Vladimir Putin called President Trump to thank him for helping fight terrorism, Kremlin says

The White House has not released its own readout of the call or provided additional comment about the conversation

Published December 30, 2019 11:02AM (EST)

Vladimir Putin; Donald Trump (Getty/Salon)
Vladimir Putin; Donald Trump (Getty/Salon)

Russian President Vladimir Putin spoke with President Donald Trump by phone Sunday to discuss counter-terrorism efforts and "matters of mutual interest," according to a readout of the call from the Kremlin.

"Vladimir Putin thanked Donald Trump for the information shared via the special services that helped thwart terrorist acts in Russia," the Kremlin-provided statement said, adding that the two world leaders "discussed a range of issues of mutual interest and agreed to continue bilateral cooperation in combating terrorism."
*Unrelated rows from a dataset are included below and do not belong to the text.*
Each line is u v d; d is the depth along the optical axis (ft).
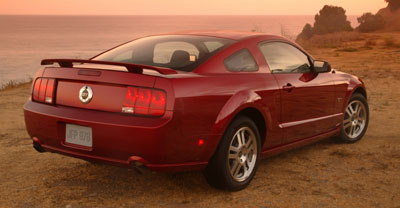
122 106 10.56
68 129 11.36
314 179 13.75
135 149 10.36
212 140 11.27
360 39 127.75
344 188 12.94
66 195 12.11
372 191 12.71
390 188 12.98
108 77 10.75
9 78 252.21
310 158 16.16
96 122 10.60
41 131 11.86
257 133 12.91
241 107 11.87
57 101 11.66
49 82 11.83
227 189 12.27
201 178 13.62
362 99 18.65
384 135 19.94
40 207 11.24
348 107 18.15
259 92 12.71
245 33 14.32
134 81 10.49
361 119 18.81
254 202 11.74
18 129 21.31
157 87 10.34
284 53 14.71
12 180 13.38
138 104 10.39
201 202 11.70
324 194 12.42
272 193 12.45
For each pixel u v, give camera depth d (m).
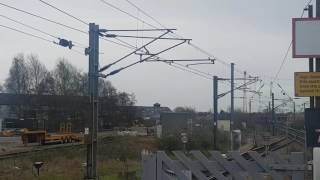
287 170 13.21
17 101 123.50
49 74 127.75
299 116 108.00
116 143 63.62
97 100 25.41
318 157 11.95
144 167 12.52
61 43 23.28
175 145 61.06
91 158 25.00
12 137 94.38
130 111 133.12
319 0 19.78
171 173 12.40
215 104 53.81
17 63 130.25
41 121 101.25
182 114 84.50
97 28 25.23
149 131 103.69
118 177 32.22
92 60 25.25
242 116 108.56
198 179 12.73
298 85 19.56
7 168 34.84
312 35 19.73
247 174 13.23
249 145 75.19
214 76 53.69
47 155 46.44
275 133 101.62
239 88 59.91
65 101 114.38
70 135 77.88
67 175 32.38
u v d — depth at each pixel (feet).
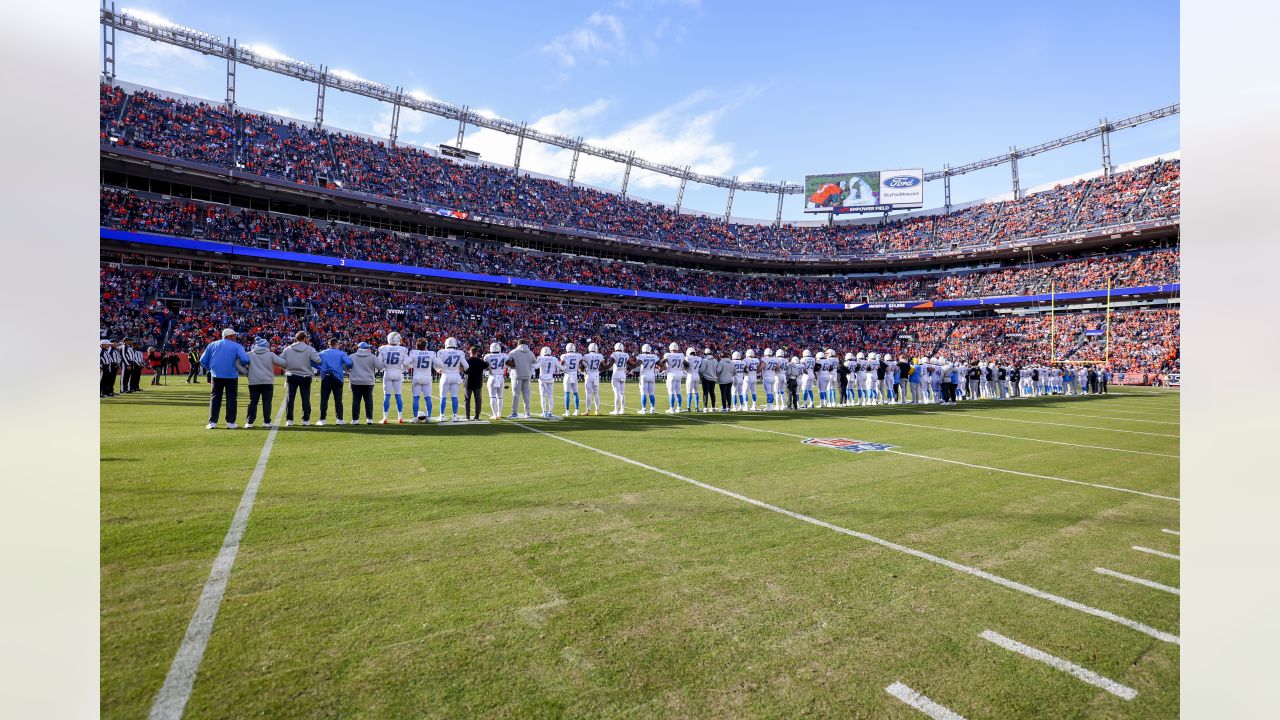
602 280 151.74
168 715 7.43
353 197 116.16
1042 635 10.15
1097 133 147.74
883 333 163.84
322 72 122.83
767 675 8.74
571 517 16.26
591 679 8.51
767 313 173.37
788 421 42.68
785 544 14.43
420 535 14.44
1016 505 18.62
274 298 108.99
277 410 43.57
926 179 178.91
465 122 141.79
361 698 7.95
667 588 11.68
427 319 124.47
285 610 10.32
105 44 102.53
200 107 110.42
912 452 28.63
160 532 14.07
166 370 84.94
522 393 40.83
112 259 97.40
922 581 12.35
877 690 8.44
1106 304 134.72
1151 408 61.26
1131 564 13.52
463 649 9.23
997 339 147.23
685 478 21.48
The Kremlin noted that the call was initiated by Russia. The White House has not released its own readout of the call nor has it provided additional comment about the conversation between the pair. The Russian readout did not provide additional details about what information the U.S. had offered.

But, according to a statement issued by the Federal Security Service of Russia to Russian media, two Russians were detained Friday based on information provided by the U.S. The detainees allegedly intended to carry out a terrorist attack in St. Petersburg during the New Year holidays, the Federal Security Service said.
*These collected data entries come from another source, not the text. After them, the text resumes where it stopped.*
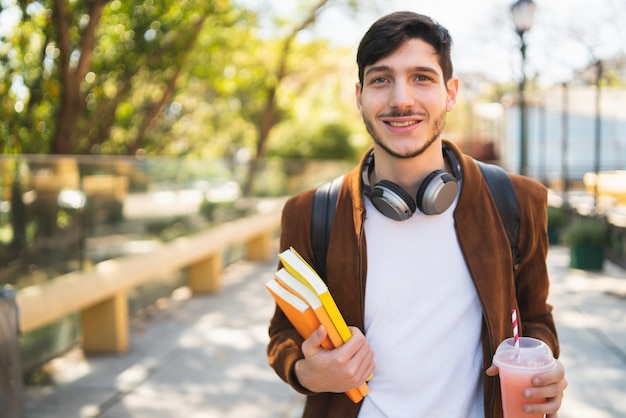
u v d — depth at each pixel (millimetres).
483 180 1490
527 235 1483
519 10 10812
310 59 16703
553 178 20797
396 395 1412
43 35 7605
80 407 4094
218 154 18672
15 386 3293
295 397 4246
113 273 5246
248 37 12898
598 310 6395
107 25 8922
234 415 3939
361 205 1464
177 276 7930
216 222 8953
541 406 1257
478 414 1404
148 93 11383
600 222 8930
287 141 25672
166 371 4840
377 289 1442
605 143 22078
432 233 1440
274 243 13320
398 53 1373
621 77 18875
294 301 1290
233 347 5496
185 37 9297
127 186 6004
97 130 9492
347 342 1293
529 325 1529
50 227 4758
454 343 1415
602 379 4398
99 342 5344
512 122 23125
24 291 4336
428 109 1383
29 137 7844
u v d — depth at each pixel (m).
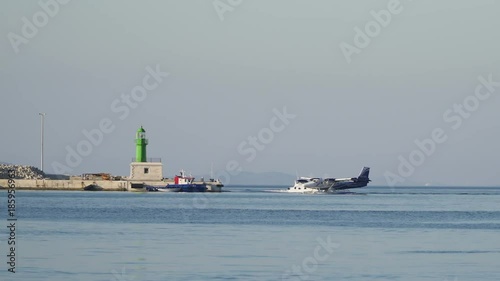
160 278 151.25
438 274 159.38
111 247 197.75
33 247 196.75
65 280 148.50
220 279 150.75
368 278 154.25
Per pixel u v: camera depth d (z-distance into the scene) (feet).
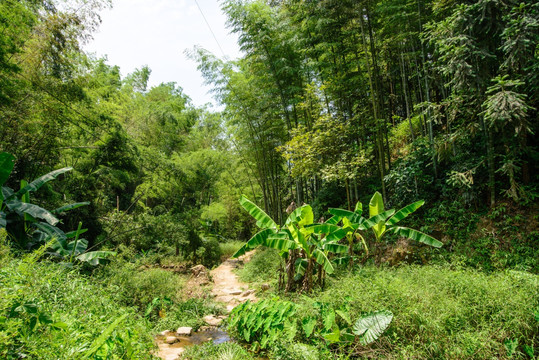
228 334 15.25
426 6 26.37
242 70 39.60
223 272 33.60
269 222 17.29
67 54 26.40
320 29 29.01
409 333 9.91
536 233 18.39
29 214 19.83
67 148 33.27
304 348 10.36
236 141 44.88
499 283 11.49
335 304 12.10
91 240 33.06
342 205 31.86
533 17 16.58
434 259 20.98
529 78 17.39
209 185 62.64
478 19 18.89
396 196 26.35
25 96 24.48
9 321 5.80
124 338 7.84
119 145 35.99
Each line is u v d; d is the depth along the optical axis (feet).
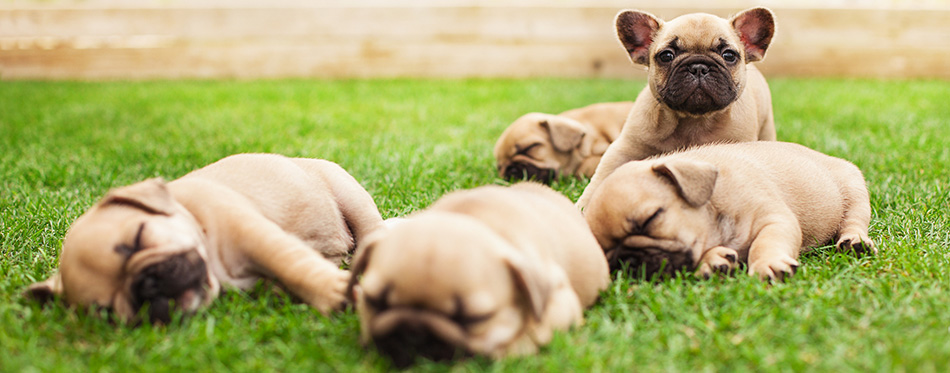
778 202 4.72
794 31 10.14
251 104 8.32
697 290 4.37
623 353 4.08
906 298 4.29
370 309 4.03
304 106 8.17
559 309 4.14
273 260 4.36
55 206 5.23
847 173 5.01
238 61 10.96
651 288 4.40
In August, the Kremlin said in a statement that Trump spoke with Putin and offered help in fighting wildfires raging in parts of Siberia. The phone conversation between the world leaders took place on the "initiative of the American side," the Kremlin said, adding that Putin regarded the offer "as a sign that it is possible that full-scale bilateral relations will be restored in the future." The White House later confirmed the conversation between the two men, saying they discussed wildfires, as well as trade between the two nations.
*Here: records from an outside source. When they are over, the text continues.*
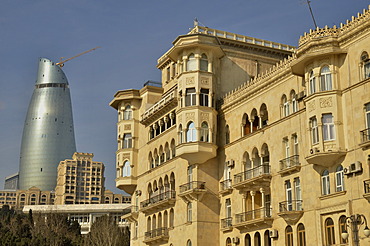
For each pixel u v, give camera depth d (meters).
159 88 77.56
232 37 67.88
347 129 43.16
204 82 61.84
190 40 62.44
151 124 74.81
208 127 60.69
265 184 52.31
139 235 73.94
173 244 63.78
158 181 70.38
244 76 66.31
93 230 120.25
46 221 149.12
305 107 47.78
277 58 69.31
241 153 57.47
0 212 193.00
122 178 77.56
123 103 80.00
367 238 39.91
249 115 57.03
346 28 44.59
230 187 58.03
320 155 43.59
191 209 61.12
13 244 103.25
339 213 42.94
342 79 44.34
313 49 45.16
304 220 46.53
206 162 61.12
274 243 50.09
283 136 50.97
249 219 54.41
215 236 59.41
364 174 41.09
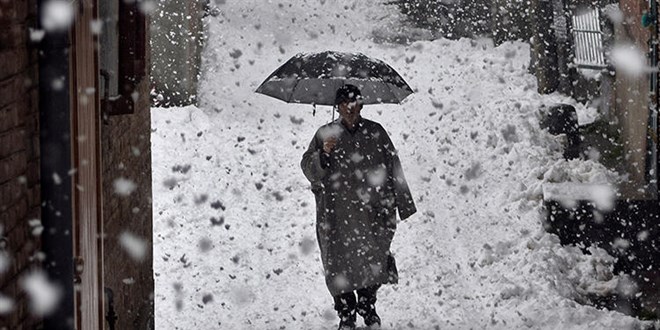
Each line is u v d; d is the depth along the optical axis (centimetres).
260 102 5053
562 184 3256
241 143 4441
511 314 2505
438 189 3759
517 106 4512
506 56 5869
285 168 4159
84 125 1357
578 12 4734
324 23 6688
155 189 3750
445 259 3002
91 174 1428
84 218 1348
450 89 5253
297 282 2867
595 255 2959
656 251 3008
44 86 1240
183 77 4816
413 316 2520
In 2017, photos of Trump's first Oval Office meeting with Russian Foreign Minister Sergey Lavrov surfaced online from the Kremlin. One photographer from Russia's state news agency was allowed in the meeting, while U.S. journalists were kept out. Trump's meeting with Lavrov ignited firestorm after it was reported that Trump shared highly-classified information which Israel had shared with the U.S.

That same year, the CIA provided another tip to Russian special services about a separate planned terrorist attack at the Kazan Cathedral in St. Petersburg. The defendants in the case have been convicted, according to Russian media.

Trump has faced intense scrutiny over the nature of his relationship with Russia ever since he launched his presidential campaign in 2015. He has confounded Democrats and Republicans with his continued defense and praise of Putin, fueling speculation about his motives. Perhaps most notably, Trump has repeatedly challenged the conclusion of his own intelligence agencies that Russia interfered in the 2016 presidential election, claiming instead that he believes Putin's denials.

Trump again met with Lavrov behind closed doors earlier this month on the day House Democrats unveiled articles of impeachment against him. The president praised the "very good meeting" in a tweet, writing that the two had discussed "trade, Iran, North Korea, INF Treaty, Nuclear Arms Control, and Election Meddling."

At a news conference at the Russian Embassy later in the day, Lavrov denied allegations of Russian election interference and suggested only that Secretary of State Mike Pompeo had raised the issue during a separate meeting.